Se infatti l’angolo di ripresa della videocamera include anche spazi pubblici e magari l’ingresso della casa di fronte, è buona norma domandarsi se ci si trova in ambito del trattamento dei dati personali, nell’applicazione della direttiva 95/46/CE, o se si è esclusi, in quanto si tratta di un'attività a carattere esclusivamente personale o domestico, ai sensi dell’articolo 3, paragrafo 2, della stessa direttiva.

Per aiutarci a dare una risposta è possibile citare un caso della Corte Amministrativa Suprema della Repubblica Ceca, affrontato con sentenza C-212/13, dalla Corte di Giustizia su un procedimento voluto dal Sig. F. Ryneš contro la decisione della Corte Municipale di Praga, di rigettare il ricorso del sig. Ryneš, avvallando così la decisione dell’Ufficio per la protezione dei dati personali.
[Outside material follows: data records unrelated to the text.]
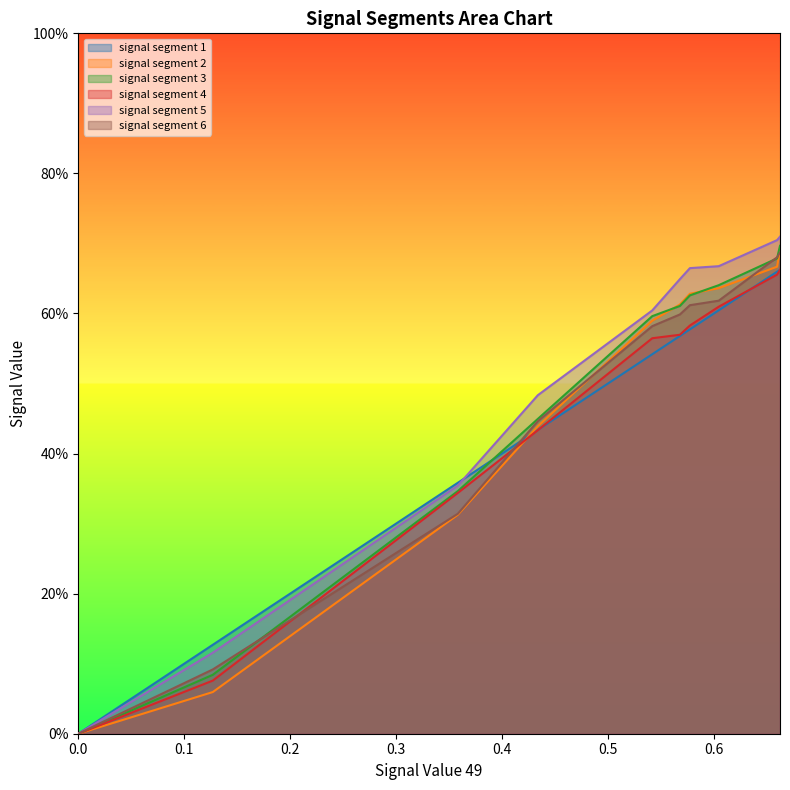

What is the sum of all signal segment 4 values?

4.5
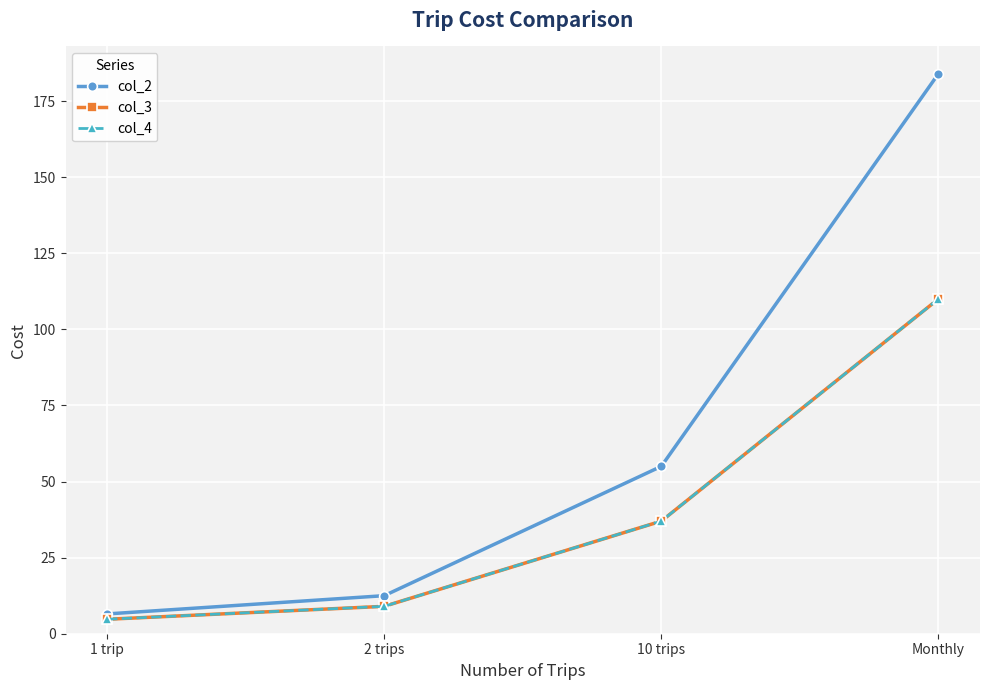

What are all the series names shown in the legend?

col_2, col_3, col_4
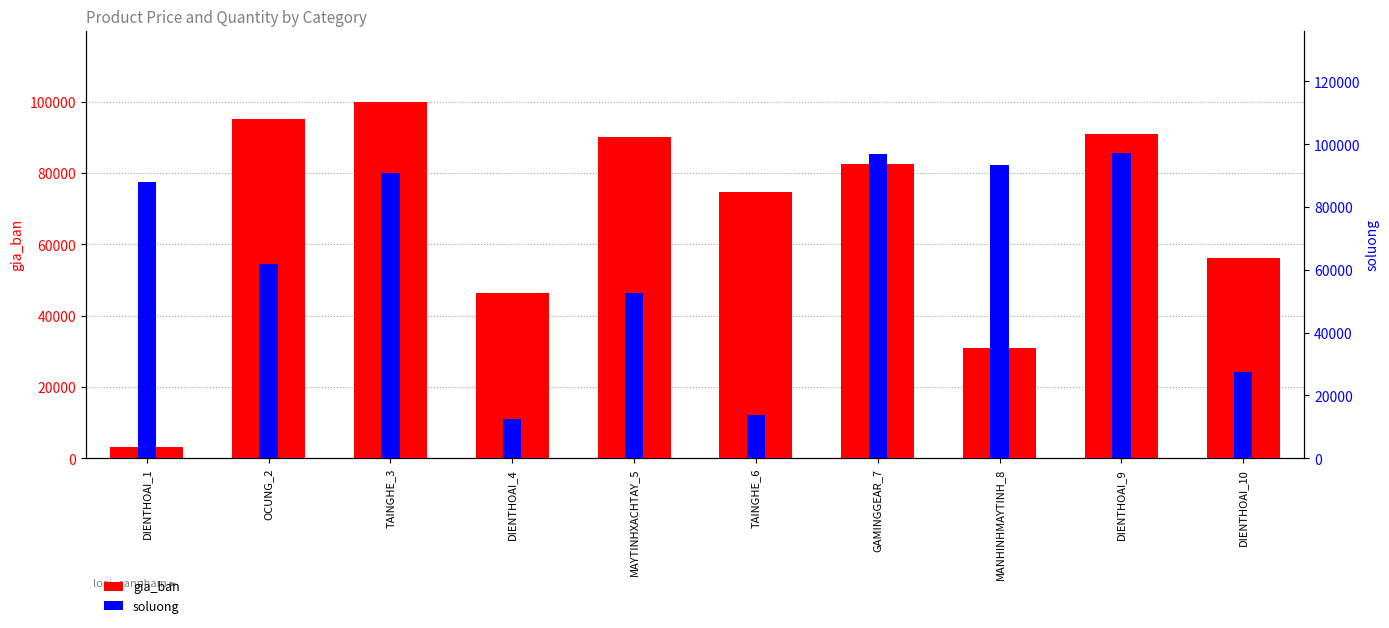

Rank the series by their average value, from highest to lowest.

gia_ban, soluong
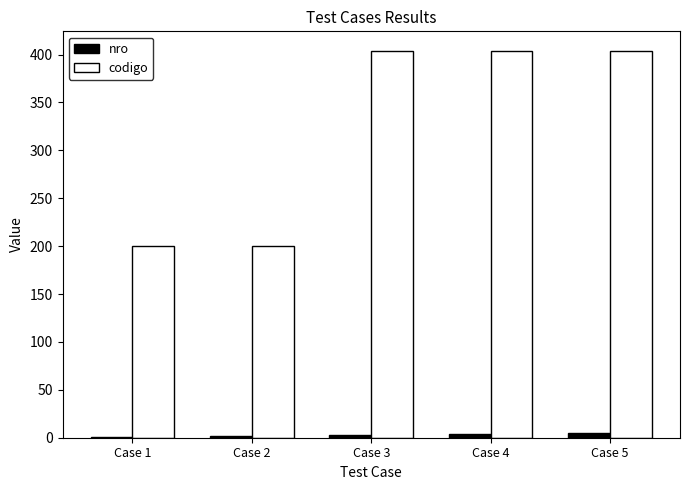

Is the value of codigo at Case 4 greater than the value of nro at Case 2?

Yes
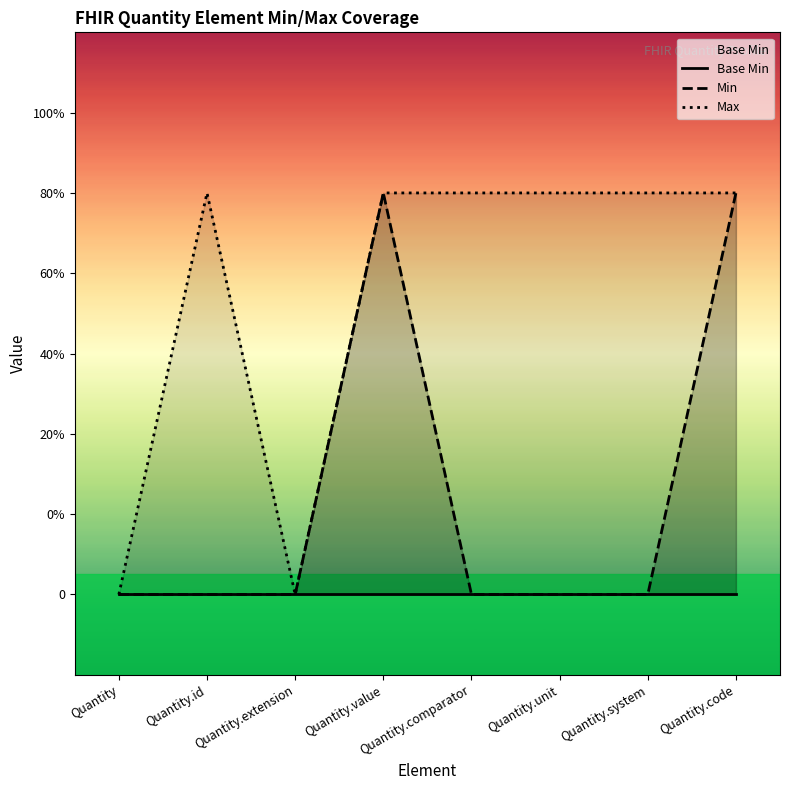

Which series has the largest range (max minus min)?

Min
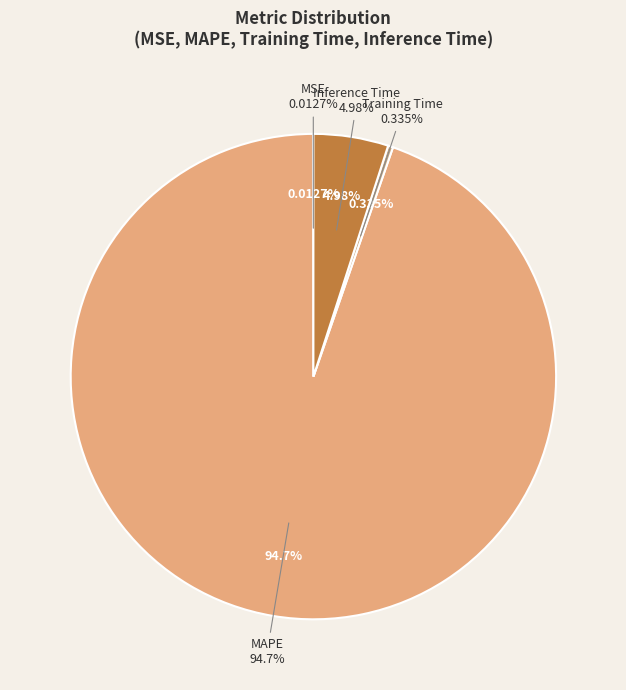

To the nearest percent, what is the average slice percentage?

25%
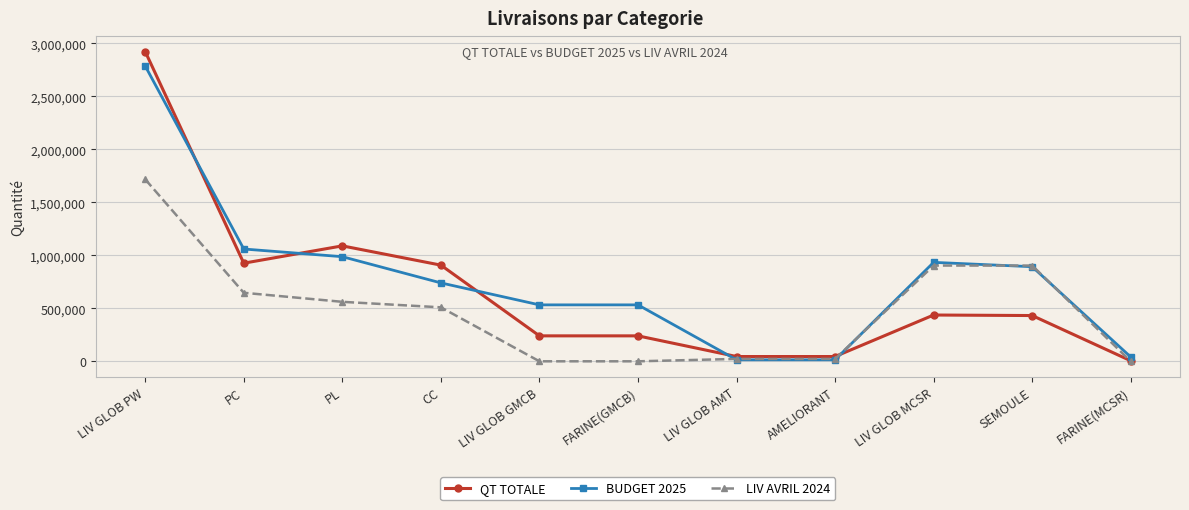

Which category has the lowest value in the QT TOTALE series?

FARINE(MCSR)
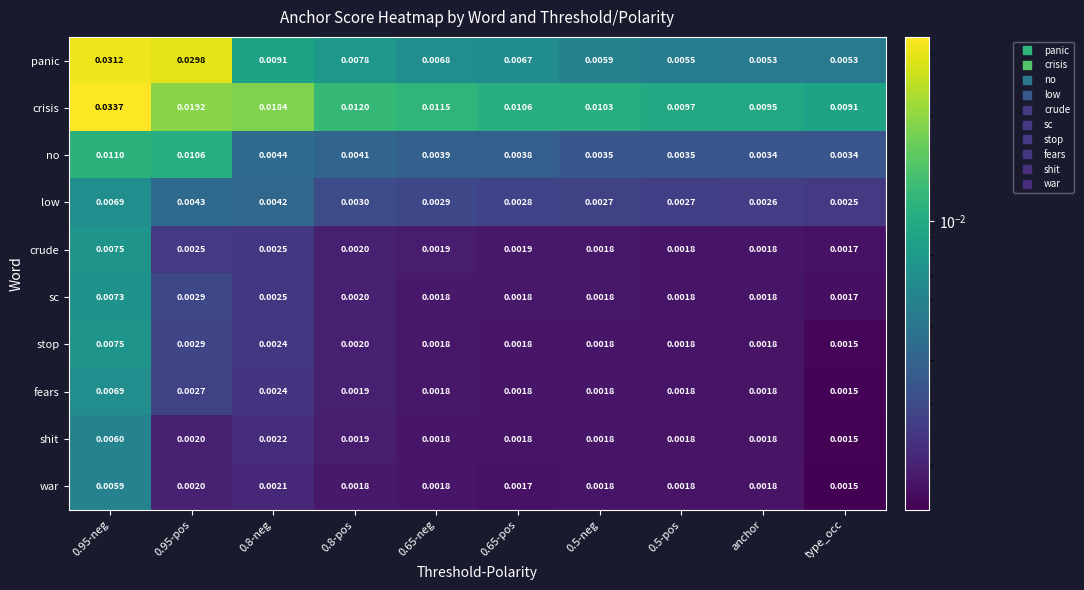

Which series has the largest total across all categories?

crisis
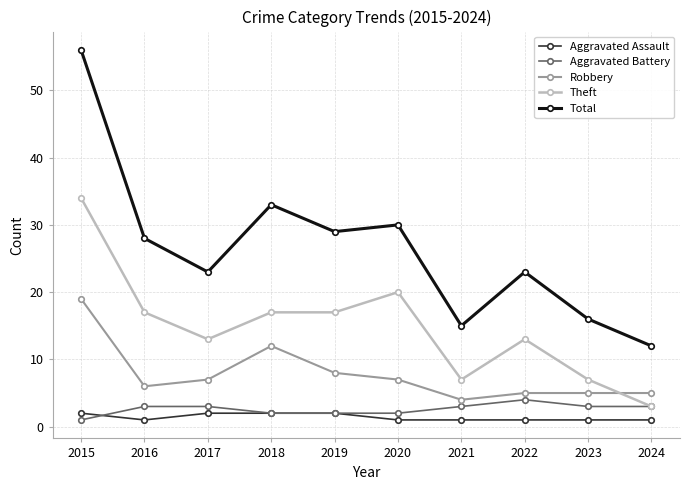

What is the value of the Total point at the 7th from the left?

15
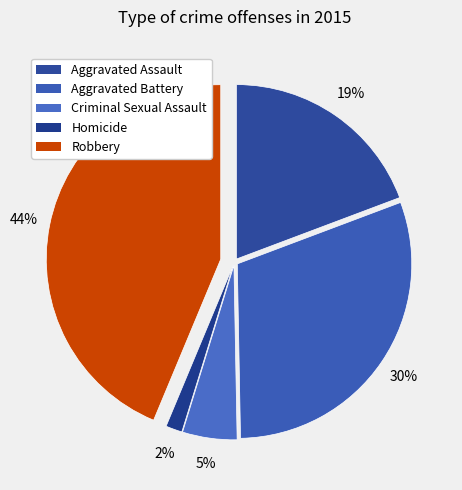

What is the smallest slice in the pie chart?

Homicide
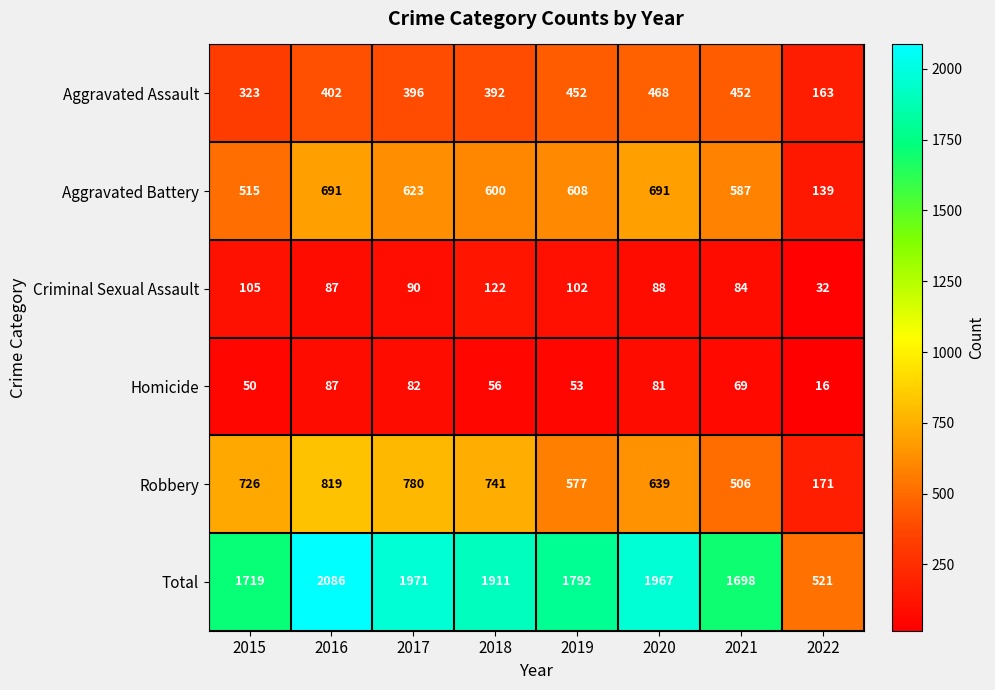

At which label is Robbery closest to 495?

2021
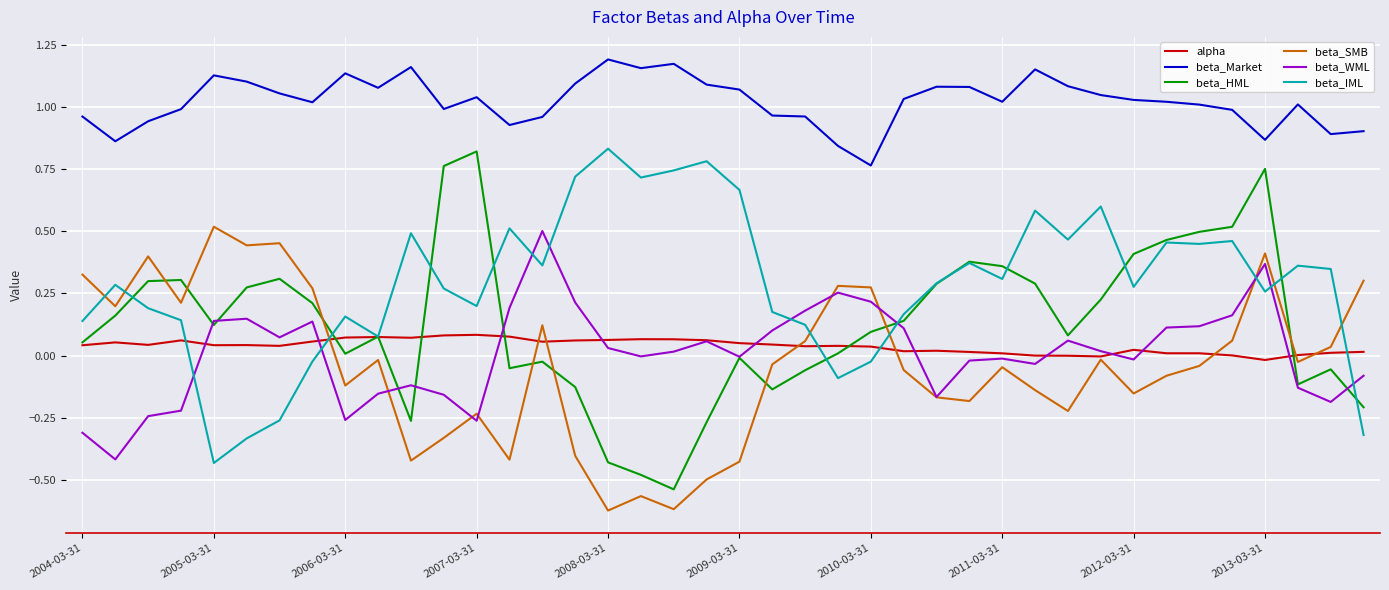

What is the sum of all beta_SMB values?

-1.5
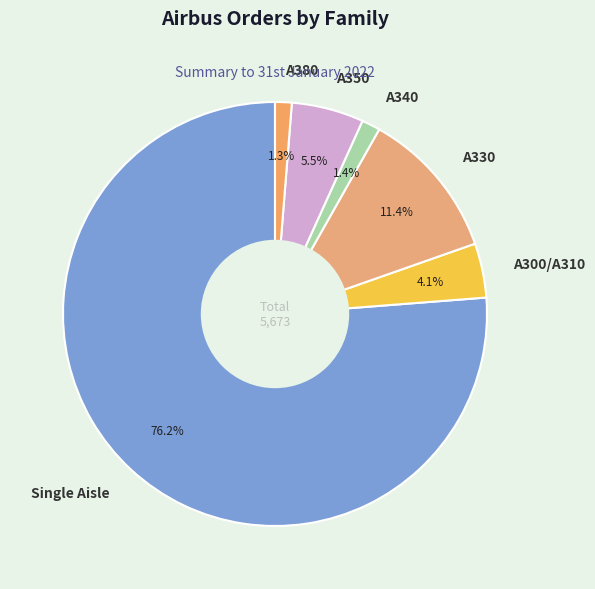

What is the total percentage of A340 and A380?

2.7%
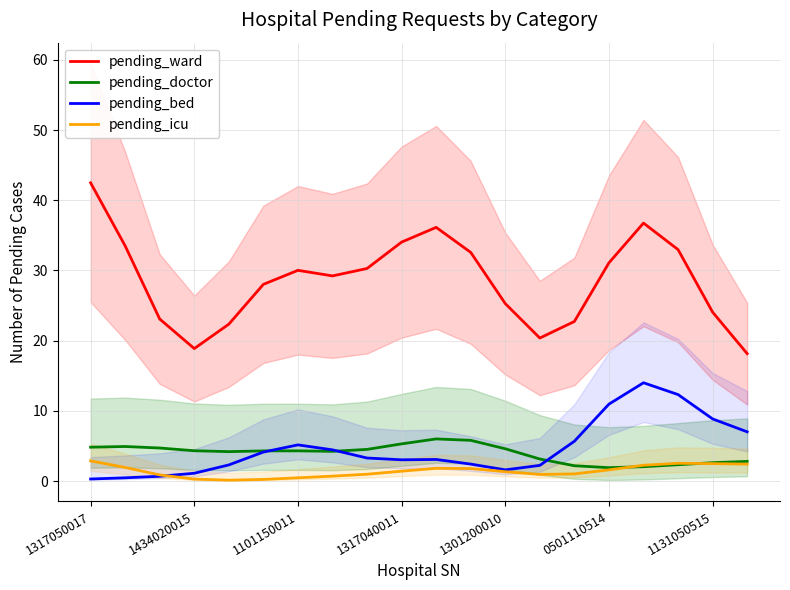

Reading right to left, list all the values displayed in this chart.

pending_ward: 18.2	24.1	33.0	36.8	31.1	22.7	20.4	25.3	32.6	36.1	34.0	30.3	29.2	30.0	28.0	22.3	18.9	23.1	33.5	42.5
pending_doctor: 2.8	2.6	2.3	2.0	1.9	2.2	3.1	4.6	5.8	6.0	5.3	4.5	4.2	4.3	4.3	4.2	4.3	4.7	4.9	4.8
pending_bed: 7.0	8.9	12.3	14.0	11.0	5.7	2.2	1.6	2.4	3.1	3.0	3.3	4.4	5.2	4.1	2.3	1.1	0.7	0.5	0.3
pending_icu: 2.4	2.5	2.5	2.2	1.6	1.0	0.9	1.3	1.8	1.8	1.4	1.0	0.7	0.5	0.2	0.1	0.3	0.9	1.9	2.9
Il sig. Ryneš, dopo aver subito diversi attacchi da ignoti, aveva installato un impianto di videosorveglianza con telecamera fissa sul cornicione della sua casa, per registrare le immagini su un disco rigido con cancellazione tramite sovrascrittura al raggiungimento della capacità massima del disco. Immagini che non venivano visualizzate in diretta ma che all'occorrenza potevano essere verificate, da parte del sig. Ryneš.

E proprio a “fagiolo”, qualcuno ruppe la finestra di casa del sig. Ryneš con un proiettile tirato con una fionda ma grazie alle immagini registrare, due individui sospetti furono identificati e le registrazioni prese dalla polizia. Tuttavia uno dei soggetti individuati fece ricorso all’Urad, chiedendo di verificare la legalità dell’impianto di videosorveglianza e successivamente il sig. Ryneš, per la legge nazionale 101/2000 sulla tutela dei dati personali, fu condannato per le seguenti violazioni:

  • aver raccolto i dati in qualità di titolare del trattamento dei dati senza avere il consenso dei soggetti ripresi in strada;
  • non aver informato i soggetti ripresi del trattamento, delle finalità e delle modalità;
  • non aver individuato i soggetti che potevano accedere ai dati;
  • non aver notificato il trattamento all’Urad.
La questione pregiudiziale che è sottoposta alla Corte di Giustizia quindi, gira attorno all’interpretazione dell’art. 3, par. 2, direttiva 95/46/CE, e mira a verificare se il trattamento effettuato dal sig. Ryneš può essere considerato realizzato da una persona fisica, per il mero esercizio di attività a carattere personale o domestico”, escludendolo in tal modo l’applicazione della direttiva.

Da qui, la Corte evidenzia la necessità di interpretare in modo più restrittivo la deroga al par. 2 del medesimo articolo della direttiva, in considerazione del fatto che le disposizioni della direttiva sono “suscettibili di ledere le libertà fondamentali ed in particolar modo, il diritto alla vita privata”.

Motivo per cui “devono necessariamente essere interpretate alla luce dei diritti fondamentali” secondo la Carta dei Diritti fondamentali dell’Uomo, in quanto il diritto alla vita privata, garantito dall’articolo 7 della Carta “impone che le deroghe alla tutela dei dati personali e le limitazioni di queste ultime” debbano avvenire esclusivamente “nei limiti dello stretto necessario.

Un'impostazione avvallata dalle parole dello stesso articolo ove si richiama il “carattere esclusivamente personale o domestico”.

Come dalle parole dell’Avvocato Generale nelle proprie conclusioni, esiste quindi la necessità che vi sia un “legame esclusivo” tra il trattamento di videosorveglianza posto in essere e le attività personali e domestiche. Legame che nel caso del sig. Ryneš non sussiste ne con le attività personali, né con attività domestiche. 
Inoltre, se da una parte la tutela dell’inviolabilità di casa contro atti illeciti rientra nell’alveo delle attività della famiglia, dall’altra la ripresa dello spazio pubblico, non può considerarsi attività domestica in quanto coinvolge persone che non hanno alcun legame con la medesima e che non desiderano essere videoregistrati ed identificati.

La Corte quindi esclude che il trattamento del sig. Ryneš rientri nella deroga di cui dell’articolo 3, par. 2, della direttiva. Come ha evidenziato l’Avvocato generale nelle conclusioni, le intenzioni del sig. Ryneš di proteggere la sua proprietà e della sua famiglia, acquisiscono una propria rilevanza, seppur in un secondo momento, all’esame della legittimità del trattamento dei dati.

Questo significa quindi che l’applicazione della direttiva determinata dall’inapplicabilità della deroga, non comporterà in automatico il pregiudizio degli interessi del sig. Ryneš, che saranno tenuti in considerazione da chi tratterà i dati alla luce dei principi di liceità, di necessità e di proporzionalità, verificando se l’interesse legittimo, prevale sui diritti e sulle libertà fondamentali dell’interessato, alla luce delle circostanze concrete.